Tuesday, August 30, 2011

Commenting on Comments

I don't usually post about comments received in my combox but I thought this one (in regard to my post on Fr. Gordon MacRae) should be read by as many people as possible. Ryan A MacDonald is the author of two of the articles I linked to in my previous post and is also the author of the blog A Ram In the Thicket (which I highly recommend). In response to my post he remarked (I omitted a small portion but here is the part that caught my eye):
"As the author of two of the links mentioned in this post, I would like to comment further.... But it's even worse than the writer knows. The mother of this priest's accusers had a career as a child sex abuse investigator for New Hampshire's Child Protective Services. She had worked for years with the detective who choreographed this case. She had also testified many times as a State's witness in child sex abuse cases that came before Father MacRae's judge. By the time she appeared as the aggrieved mother of three men who stood to gain in excess of $650,000 in this case, she was already well-known to the judge. From day one in this trial the judge referred to the priest as "the defendant" and the accuser as "the victim." But there is a lot more. The accusers' mother and the police detective both had awareness of other cases involving other accused priests that had never gone to trial and had been quietly settled. So they lifted elements of those other cases and injected them into the case against Father Gordon MacRae. This had the Kafkaesque effect of causing Father MacRae's Diocese to distance itself from him from day one. Before trial, the Diocese tried to control this information by declaring MacRae guilty before he ever set foot in a courtroom. The levels of betrayal go on and on, but what was betrayed more than anything is the "justice" that we all presume takes place in a modern American court of law."

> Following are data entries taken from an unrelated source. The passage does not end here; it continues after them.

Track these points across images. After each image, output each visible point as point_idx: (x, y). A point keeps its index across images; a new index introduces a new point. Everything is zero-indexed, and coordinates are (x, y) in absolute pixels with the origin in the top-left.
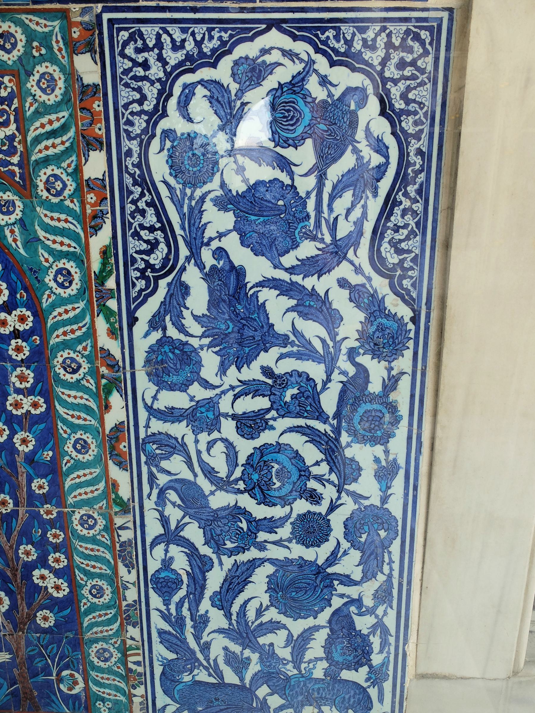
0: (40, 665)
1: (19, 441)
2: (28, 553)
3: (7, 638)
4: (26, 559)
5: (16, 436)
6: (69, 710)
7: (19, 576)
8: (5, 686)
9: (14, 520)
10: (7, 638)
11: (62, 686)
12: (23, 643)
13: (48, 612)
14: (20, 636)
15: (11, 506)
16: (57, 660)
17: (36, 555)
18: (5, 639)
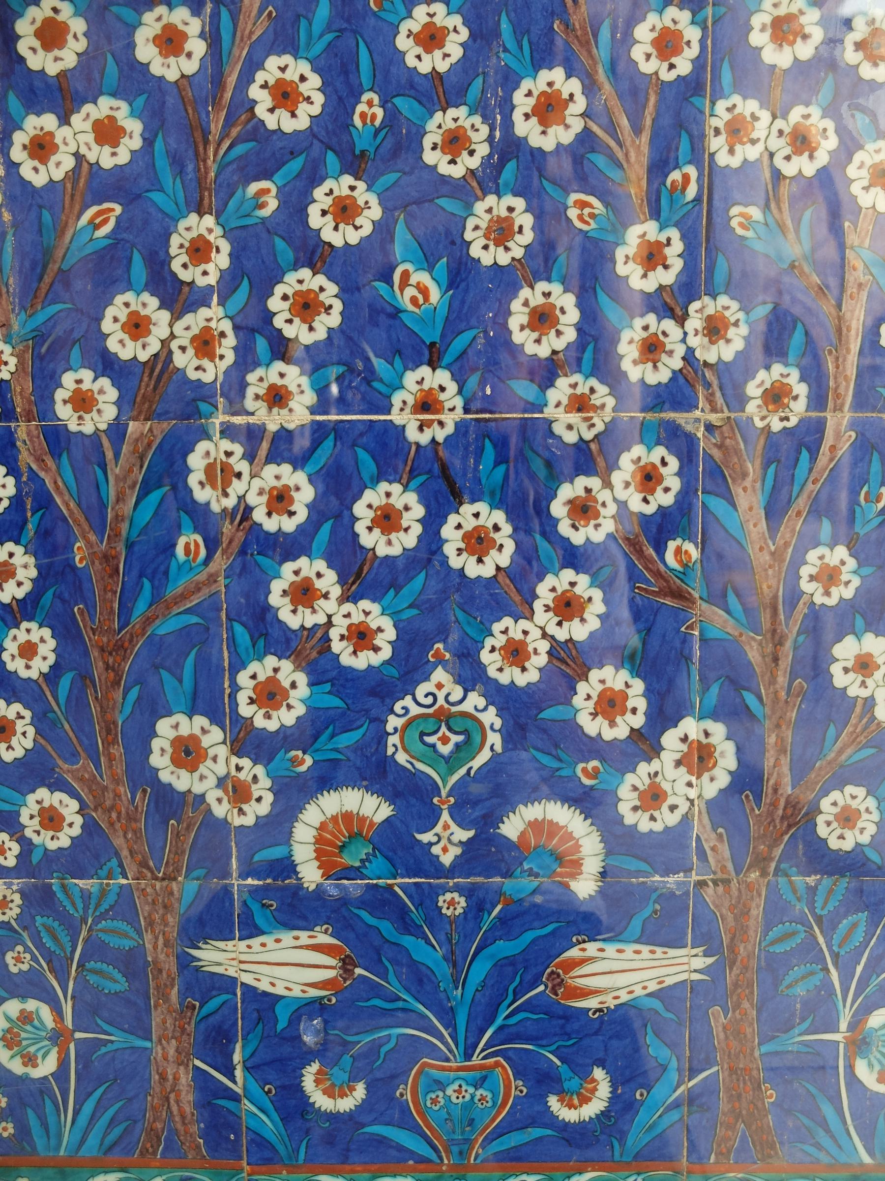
0: (800, 990)
1: (864, 173)
2: (829, 577)
3: (709, 893)
4: (819, 599)
5: (858, 157)
6: (870, 1152)
7: (786, 663)
8: (674, 1076)
9: (805, 455)
10: (709, 893)
11: (862, 1069)
12: (757, 911)
13: (861, 792)
14: (749, 887)
15: (799, 408)
16: (859, 969)
17: (856, 582)
18: (700, 901)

This fits in with a portion of the police report  I read that I couldn't quite follow as many of the names were blocked out and the report became quite confusing at times because of this. The officer referred a few times to a woman he worked with but I simply assumed that this was a fellow officer or someone employed by the police department. I didn't realize that this was an investigator for N.H. Child Protective Services. This "missing" piece of information casts even more dark shadows on a case that is drawing the attention of people around globe.  It also sheds light on areas of the case that reminded me of "copy cat" crimes (false accusations are certainly crimes) in that other priests were accused of the same exact crime, in the same exact place and even the details of the abuse were exactly the same.  What are the odds of this happening? The same exact scenario? The odds are slim at best.

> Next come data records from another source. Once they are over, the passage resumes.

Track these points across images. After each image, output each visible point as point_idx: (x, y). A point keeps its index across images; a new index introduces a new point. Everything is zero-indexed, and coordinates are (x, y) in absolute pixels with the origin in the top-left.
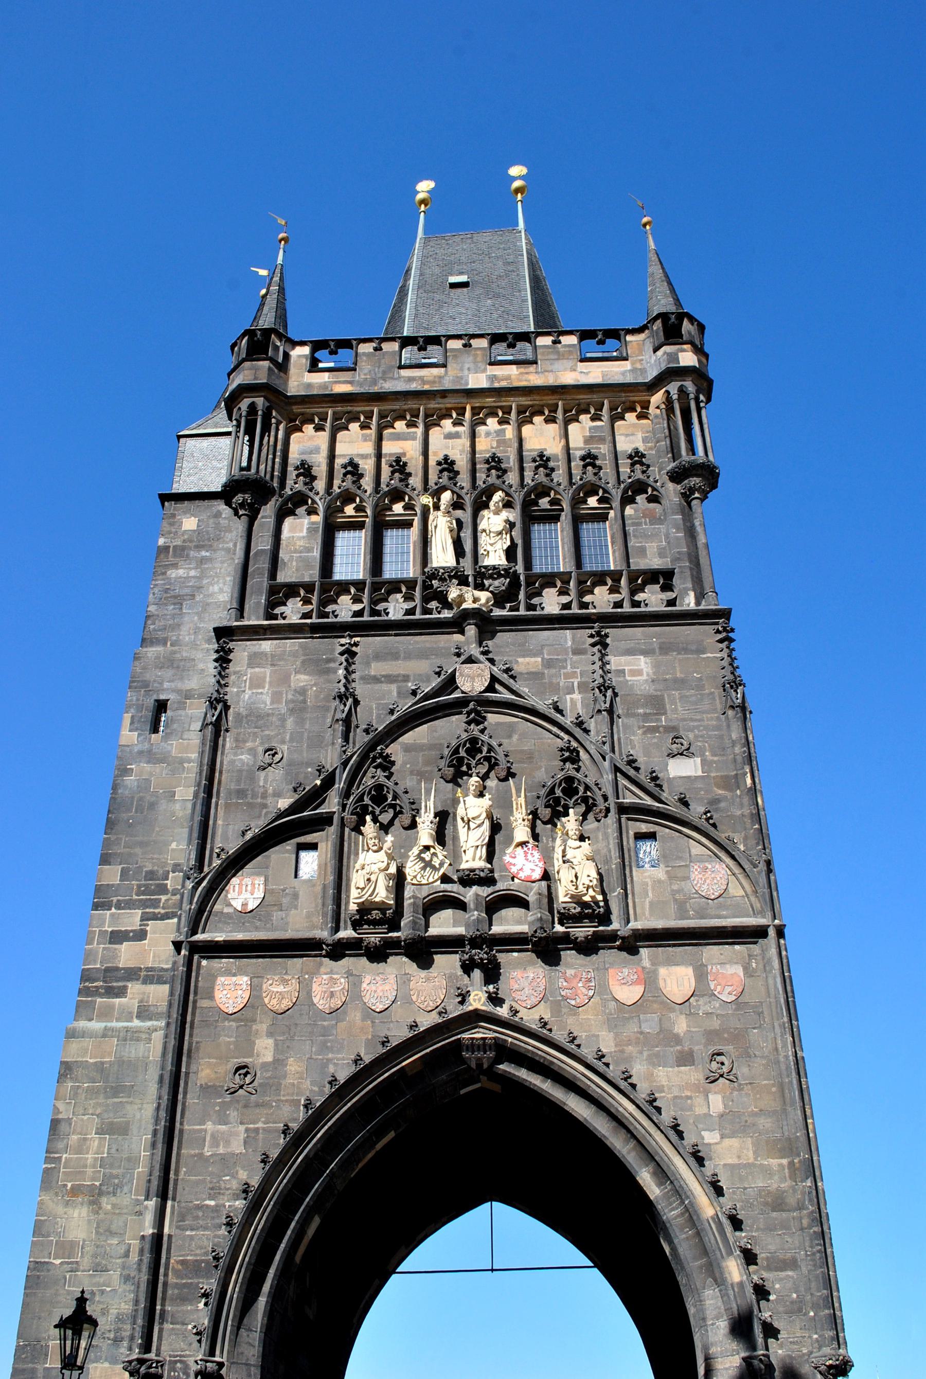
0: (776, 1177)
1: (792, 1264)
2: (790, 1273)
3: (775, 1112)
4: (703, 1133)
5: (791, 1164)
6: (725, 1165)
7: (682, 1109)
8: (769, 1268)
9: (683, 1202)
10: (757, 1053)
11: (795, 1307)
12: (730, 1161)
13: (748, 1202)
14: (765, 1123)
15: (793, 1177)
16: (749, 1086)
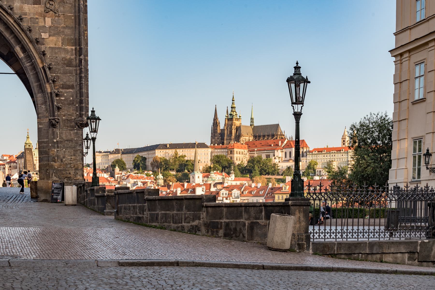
0: (69, 54)
1: (72, 87)
2: (71, 90)
3: (72, 27)
4: (42, 34)
5: (76, 49)
6: (49, 47)
7: (34, 23)
8: (63, 88)
9: (31, 61)
10: (68, 2)
11: (71, 103)
12: (52, 46)
13: (57, 62)
14: (68, 31)
15: (76, 54)
16: (63, 16)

I'd also like to recommend the post Called as Heralds of Truth written by Karinann at Daughter of the King. In this post she speaks about the clergy abuse scandal, Fr. MacRae, and the organization SNAP. In her comment section she remarks, "In the name of helping victims, organizations like SNAP have begun abuse of another kind." I couldn't help but be struck by the truth in this statement. What began as a group reaching out their hands to survivors of sexual abuse by priests has evolved into something else altogether. This is what happens when the cause itself becomes more important than truth. It's not hard to understand how this may come about when it concerns an issue as sensitive as child abuse but when a group gets carried away by their cause it no longer serves justice but, as Karinann says, it becomes abuse of another kind.


  1. Mary,
    I am glad you posted about Ryan's comment. It does need to be read by as many as possible, along with his articles. The holes in the case against Fr. Gordon and the abuse of our justice system become very apparent when reading what he has to say.
    Thanks for the link~just following your advice and making some noise. :)

  2. Ryan seems to be answering the questions that have been on my mind before I even ask them. I was wondering about this particular woman but I couldn't find the information I was looking for until I read his comment (which I found VERY interesting).

  3. Interesting Mary. Appreciate you sharing about the comment. Blessings.

  4. Hi JBR,
    Thanks for commenting on this post. As a survivor of abuse I know it can't be easy for you to read posts regarding this issue. I wouldn't post about this case if there were not red flags flying everywhere that point to the fact that a serious miscarriage of justice took place in regard to Fr. MacRae.

    I hope you and your mother are doing well. You are both in my prayers. God bless you, my friend!